Other goals of the West Campus redevelopment are to improve the connections between the University and the adjacent U-District, further connect the campus and the U-District to the waterfront, and improve the connection between West Campus, Central Campus and South Campus. Specifically, the University hopes to enhance pedestrian circulation and engagement along Brooklyn Avenue and better activate 15th Avenue NE with lighting and landscaping elements.

Throughout West Campus, there are 17 potential development sites across four distinct development zones. However, not all of the sites will ultimately be developed: the planning team identified twice as many potential development sites and twice as much square footage in the CMP to enable flexibility for the institution’s departments moving forward. “We identified almost twice as many sites as we think we’re going to need because we want that flexibility to meet the needs of the departments as they go forward and grow,” Doherty said.

Development zone H aims to enhance the pedestrian experience and street character along Campus Parkway—a prominent thoroughfare in the institution—and also activate the ground-floor uses along Campus Parkway and University Way. Development zone I, which has seven potential development sites, aims to create accessible green open spaces that connect the Burke-Gilman Trail with Brooklyn Ave and encourage pedestrian use along 11th and 12th Ave. Development zone J—which contains the planned West Campus Green and the Portage Bay Park—aims to encourage new development that connects with the nearby waterfront and trails and create buildings that conform with the open spaces. Lastly, development zone K aims to enhance and retain the wooded character of the Burke-Gilman Trail.

Some of the largest potential development sites throughout West Campus include Stevens Court West, a 14-story roughly 287,000 square foot mixed-use building; and the Ethnic Culture Center, a 17-story 357,000 square foot structure that would require the demolition of a 32,000 square foot parking garage. Other potential developments include Condon Hall Site, a 17-story roughly 257,500 square foot building, and the Portage Bay Parking Garage, a 14-story 230,000 square foot structure.

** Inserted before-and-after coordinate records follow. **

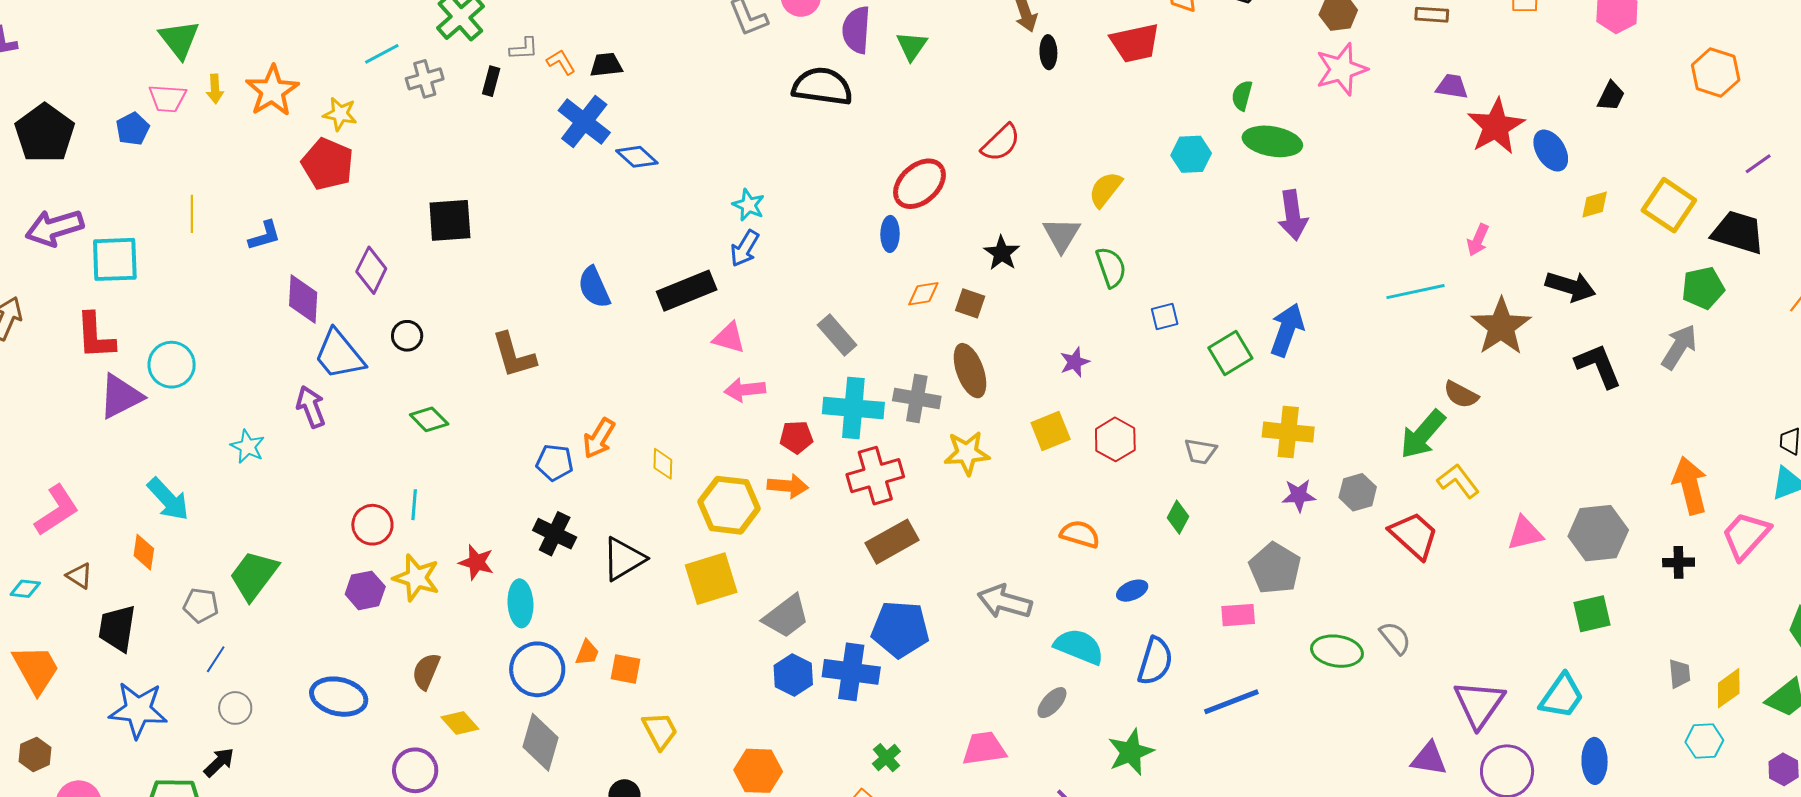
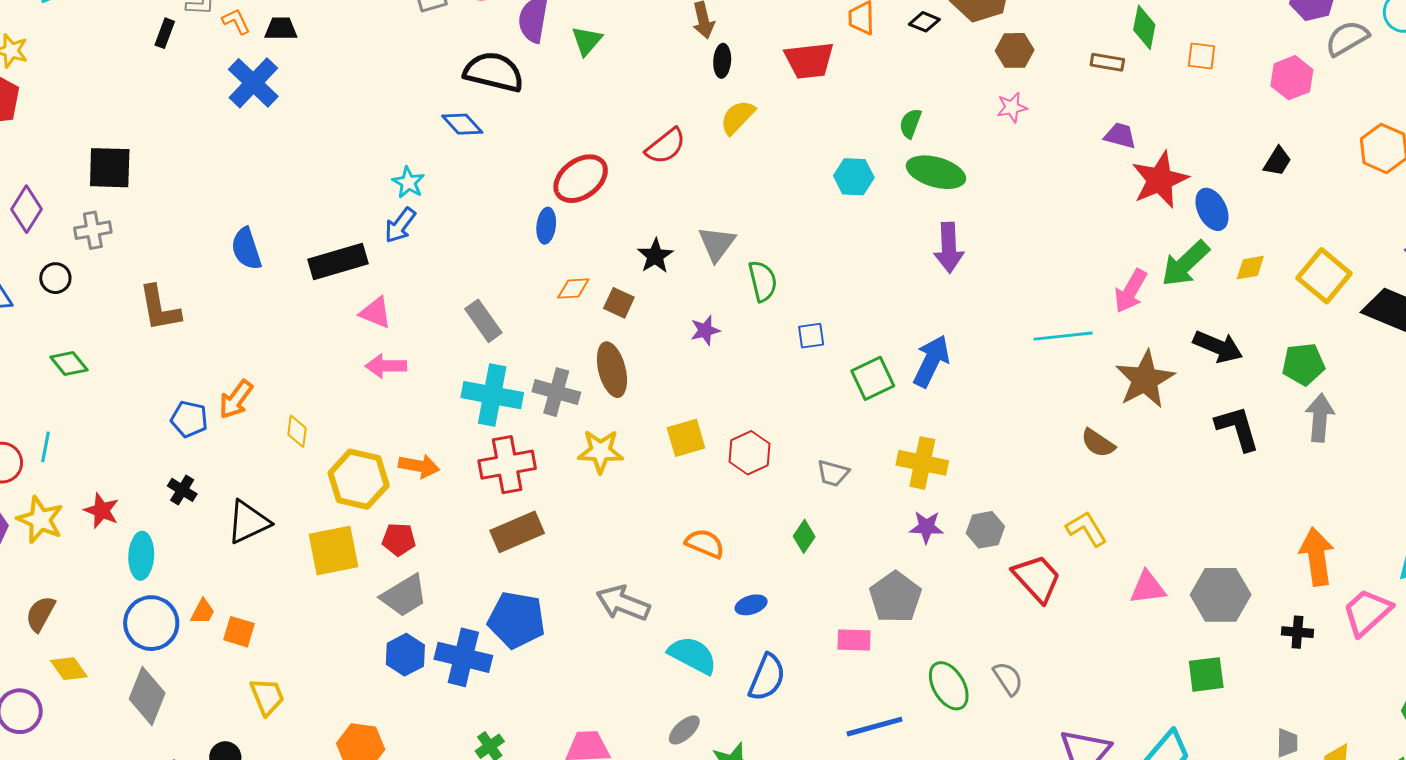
pink star: (1341, 69) -> (1012, 107), size x0.6
gray cross: (425, 79) -> (93, 230), moved
blue diamond: (637, 157) -> (462, 124), moved
yellow semicircle: (1105, 189) -> (737, 117), moved
pink arrow: (1478, 240) -> (1131, 291), size x1.4
green pentagon: (1703, 288) -> (1303, 364), moved
gray arrow: (1679, 347) -> (1320, 418), turned -33
purple star: (1075, 362) -> (705, 330), moved
green arrow: (1423, 434) -> (1185, 264), moved
red pentagon: (796, 437) -> (399, 539), moved
black cross: (555, 534) -> (182, 490), size x0.7
green ellipse: (1337, 651) -> (949, 686), turned 45
blue line: (1231, 702) -> (874, 727), moved
gray ellipse: (1052, 703) -> (684, 730), moved

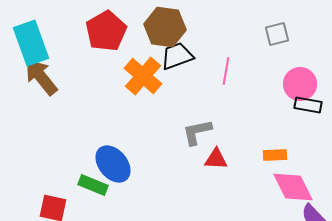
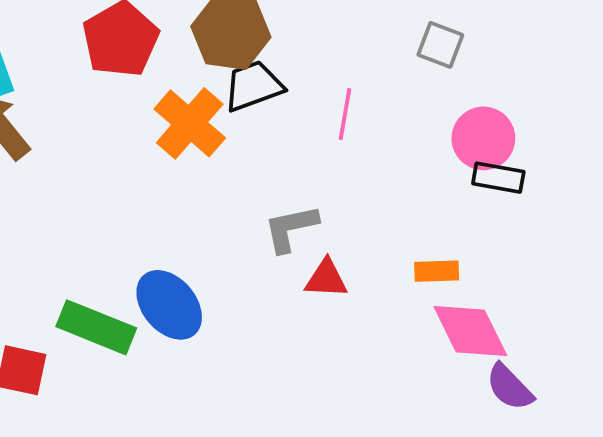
gray square: (277, 34) -> (440, 45), turned 35
blue ellipse: (113, 164) -> (169, 305), moved
green rectangle: (93, 185) -> (96, 327), size x1.4

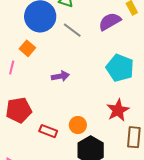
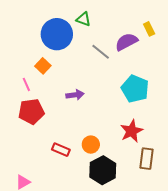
gray line: (72, 30) -> (101, 52), moved
pink line: (12, 67) -> (26, 84), turned -40
red pentagon: (19, 110) -> (31, 111), moved

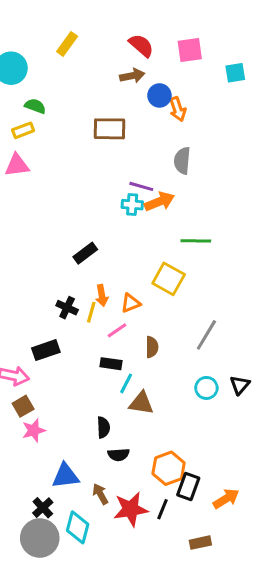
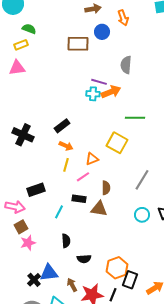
blue circle: (159, 95) -> (102, 32), moved
orange arrow: (178, 109) -> (123, 18), moved
orange arrow: (102, 296) -> (66, 146), moved, turned -56
black cross: (67, 308) -> (23, 135), moved, size x1.5
cyan line: (126, 383) -> (59, 212), moved
brown triangle: (141, 403) -> (99, 209), moved
black semicircle: (103, 427) -> (66, 241), moved
black cross: (43, 508) -> (34, 280), moved

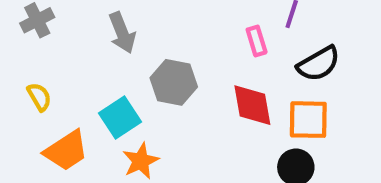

Ultimately, all of the potential developments have to be related to the University’s academic mission. Along these lines, one of the central elements of the plans for West Campus is the creation of an innovation district, according to Doherty. “We talk about the innovation district in the CMP in terms of the different innovation pieces that have come from the University from research, our students, faculty and staff,” she said. “So we see the West Campus innovation district as a continuation of what we’re already doing [at the University].” While academic buildings on campus often have one primary use, the innovation district will be an area on campus where buildings have multiple uses.

In the broader context, the goal of the innovation district is to further ingratiate the University with the surrounding community. “The innovation district is somewhere where faculty, staff and students [will] work together on research and teaching with other public or private partners to work to solve some of the issues we’re confronting right now as an academic and research institution,” Doherty said. West Campus was chosen as the location for the innovation district because it has the most development capacity of the four campus areas and is also easily accessible from the academically-oriented Central Campus.

Over the coming weeks, the University’s CMP will continue to take shape. On January 16th, the CMP went before Hearing Examiner Sue Tanner, who issued 59 conditions and recommendations about the CMP relating to transportation, urban design and historic preservation issues. However, various community leaders are petitioning City Council to consider and investigate other elements of the CMP that might not have been discussed at the original hearing.

Doherty thinks that further progress and decisions about the plan will be made over the next two weeks and that the CMP is still progressing on schedule. “We’re hoping that by the end of February, we’ll have another hearing and then there will be City Council meetings in March and April. So we’re still on track to have the final approval [for the plan] by summer of 2018,” she said.